Solved

Need to get rid off some duplicate records from the table under specific conditions

Posted on 2004-09-20
11
165 Views
Last Modified: 2010-05-18
I have two tables in the database:
ProductGroup with fields: GroupID, GroupName
Product with fields: ProdID, GroupID, ProdName, DistribCode, ExpiryDate

I have to write a store procedure of cursor (I am not sure what will fit the best) that will get rid of unneeded records.
It must first look for ProdName, if there are some duplicates then must check DistribCode, if can find the same code for this ProdName then must look in GroupName for word "French".If can find it , delete all occurences of the same ProductName with the same DistribCode except one that have "French" in parent table.
If can't find "French" then it must keep just a record with the latest expiry date.

I will give you some data to better describe what I am looking for:

ProductGroup table:

GroupID                           GroupName
-----------------------------------------------------------------------------------------------------------------
5000                                Cheese
5001                                Valley cheese
5002                                French cheese
5003                                Village cheese
5004                                Milk

Product table:

ProdID             GroupID              ProdName                     DistribCode                      ExpiryDate
------------------------------------------------------------------------------------------------------------------------
1000                5000                  Country cheese                  30                              01-09-2004
1001                5001                  Country cheese                  30                              01-09-2004
1002                5001                  Country cheese                  30                              01-10-2004
1003                5000                  Country cheese                100                              01-10-2004
1004                5000                  Country cheese                150                              01-11-2004
1005                5002                  Country cheese                150                              01-09-2004


After running the code I need to have just 3 rows.

ProdID             GroupID              ProdName                     DistribCode                      ExpiryDate
---------------------------------------------------------------------------------------------------------------
1002                5001                  Country cheese                  30                              01-10-2004

because there is no "French" word in GroupName, so record with the latest expiry date was kept in the table

ProdID             GroupID              ProdName                     DistribCode                      ExpiryDate
---------------------------------------------------------------------------------------------------------------
1003                5000                  Country cheese                100                              01-10-2004
because there is only one record for this ProdName and this DistribCode

ProdID             GroupID              ProdName                     DistribCode                      ExpiryDate
---------------------------------------------------------------------------------------------------------------
1005                5002                  Country cheese                150                              01-09-2004
because "French"  word from GroupName has the higher priority than expirydate.

####################

» The task: Copy everything in the forum post from "Need to get" down to "latest expiry date.", substituting "SupplierCode" for every occurrence of "DistribCode".

####################

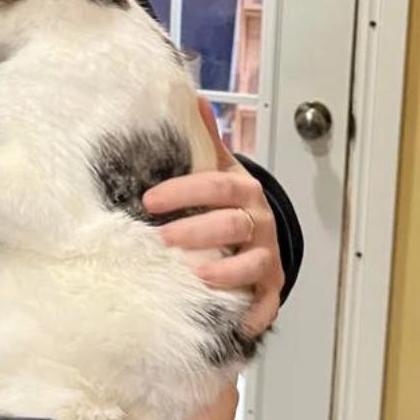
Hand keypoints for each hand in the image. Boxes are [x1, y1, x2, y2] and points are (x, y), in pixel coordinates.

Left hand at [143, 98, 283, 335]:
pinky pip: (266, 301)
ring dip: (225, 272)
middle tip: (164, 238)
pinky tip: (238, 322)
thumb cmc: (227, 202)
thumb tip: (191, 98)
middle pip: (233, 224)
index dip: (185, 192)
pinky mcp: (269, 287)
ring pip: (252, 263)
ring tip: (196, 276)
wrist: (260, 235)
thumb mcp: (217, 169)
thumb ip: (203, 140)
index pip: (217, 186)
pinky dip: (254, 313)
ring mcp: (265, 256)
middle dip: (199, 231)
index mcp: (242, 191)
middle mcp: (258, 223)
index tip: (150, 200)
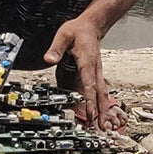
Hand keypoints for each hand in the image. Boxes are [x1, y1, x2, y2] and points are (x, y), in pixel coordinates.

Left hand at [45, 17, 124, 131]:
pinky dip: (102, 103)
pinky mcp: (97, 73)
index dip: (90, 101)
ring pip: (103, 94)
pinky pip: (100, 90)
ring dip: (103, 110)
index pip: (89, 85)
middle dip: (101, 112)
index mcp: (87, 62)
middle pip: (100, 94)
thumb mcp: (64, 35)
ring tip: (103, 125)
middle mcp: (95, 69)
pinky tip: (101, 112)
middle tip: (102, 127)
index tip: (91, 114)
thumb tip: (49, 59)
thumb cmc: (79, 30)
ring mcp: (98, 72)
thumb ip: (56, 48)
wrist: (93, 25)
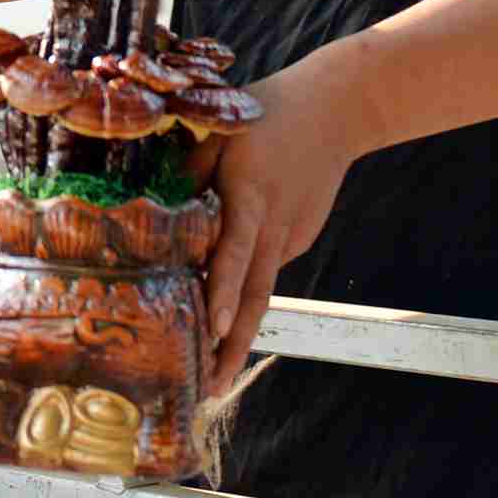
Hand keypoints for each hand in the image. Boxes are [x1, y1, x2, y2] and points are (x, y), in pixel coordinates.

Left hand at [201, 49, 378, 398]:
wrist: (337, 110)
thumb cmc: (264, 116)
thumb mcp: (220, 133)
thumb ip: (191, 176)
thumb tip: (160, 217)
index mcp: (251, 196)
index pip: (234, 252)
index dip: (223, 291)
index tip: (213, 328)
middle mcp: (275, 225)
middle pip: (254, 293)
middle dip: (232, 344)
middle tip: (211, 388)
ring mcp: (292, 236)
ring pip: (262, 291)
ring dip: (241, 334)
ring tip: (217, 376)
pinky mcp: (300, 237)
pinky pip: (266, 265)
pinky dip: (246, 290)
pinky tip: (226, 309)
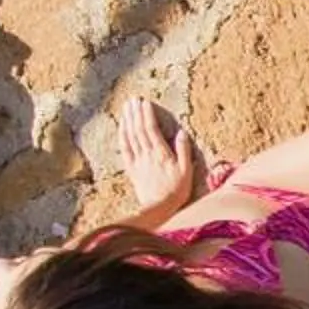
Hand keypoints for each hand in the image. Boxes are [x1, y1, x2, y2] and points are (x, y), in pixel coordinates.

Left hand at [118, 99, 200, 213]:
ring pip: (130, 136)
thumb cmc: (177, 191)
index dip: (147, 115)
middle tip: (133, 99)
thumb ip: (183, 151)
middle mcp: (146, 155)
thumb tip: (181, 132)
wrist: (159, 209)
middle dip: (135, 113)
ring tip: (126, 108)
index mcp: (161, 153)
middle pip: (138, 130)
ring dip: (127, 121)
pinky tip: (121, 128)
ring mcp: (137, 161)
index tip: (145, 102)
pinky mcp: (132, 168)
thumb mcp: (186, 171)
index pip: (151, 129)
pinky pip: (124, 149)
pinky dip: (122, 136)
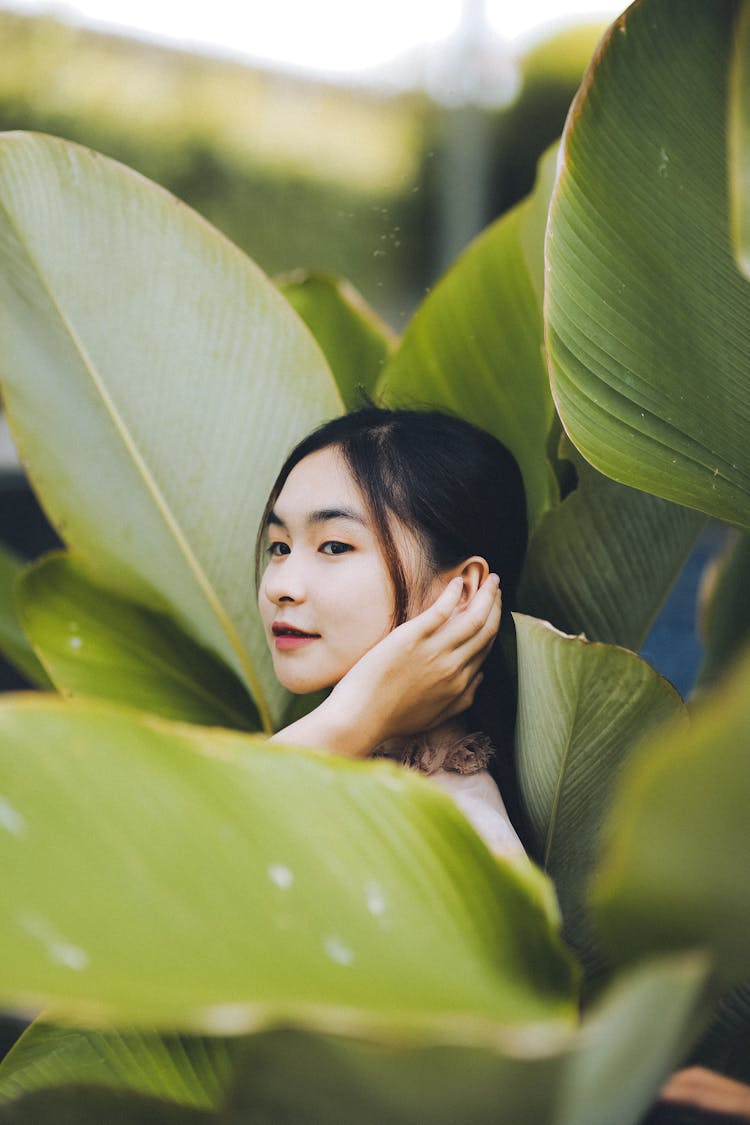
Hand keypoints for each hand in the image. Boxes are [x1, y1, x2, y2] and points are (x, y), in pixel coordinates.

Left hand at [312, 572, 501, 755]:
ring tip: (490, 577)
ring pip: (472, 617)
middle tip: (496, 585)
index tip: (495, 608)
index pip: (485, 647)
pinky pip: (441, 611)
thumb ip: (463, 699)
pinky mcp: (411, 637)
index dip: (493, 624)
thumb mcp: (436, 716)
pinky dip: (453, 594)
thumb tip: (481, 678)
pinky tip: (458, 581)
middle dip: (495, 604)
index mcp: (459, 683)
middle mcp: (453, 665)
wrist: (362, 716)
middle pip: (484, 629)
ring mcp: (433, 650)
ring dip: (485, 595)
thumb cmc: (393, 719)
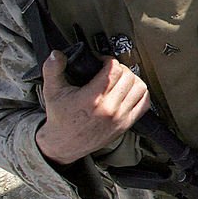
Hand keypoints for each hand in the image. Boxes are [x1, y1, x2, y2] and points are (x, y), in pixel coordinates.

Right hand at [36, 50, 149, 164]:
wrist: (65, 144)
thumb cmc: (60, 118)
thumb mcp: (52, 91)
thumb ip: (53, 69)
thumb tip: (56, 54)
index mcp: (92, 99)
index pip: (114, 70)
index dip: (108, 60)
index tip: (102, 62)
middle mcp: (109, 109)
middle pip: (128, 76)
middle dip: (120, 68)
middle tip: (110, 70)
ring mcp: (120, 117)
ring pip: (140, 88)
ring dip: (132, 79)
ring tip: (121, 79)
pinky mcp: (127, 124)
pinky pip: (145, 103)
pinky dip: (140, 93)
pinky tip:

####################

» Expected answer:
Need to get rid off some duplicate records from the table under specific conditions

Posted on 2004-09-20
11
165 Views
Last Modified: 2010-05-18
I have two tables in the database:
ProductGroup with fields: GroupID, GroupName
Product with fields: ProdID, GroupID, ProdName, SupplierCode, ExpiryDate

I have to write a store procedure of cursor (I am not sure what will fit the best) that will get rid of unneeded records.
It must first look for ProdName, if there are some duplicates then must check SupplierCode, if can find the same code for this ProdName then must look in GroupName for word "French".If can find it , delete all occurences of the same ProductName with the same SupplierCode except one that have "French" in parent table.
If can't find "French" then it must keep just a record with the latest expiry date.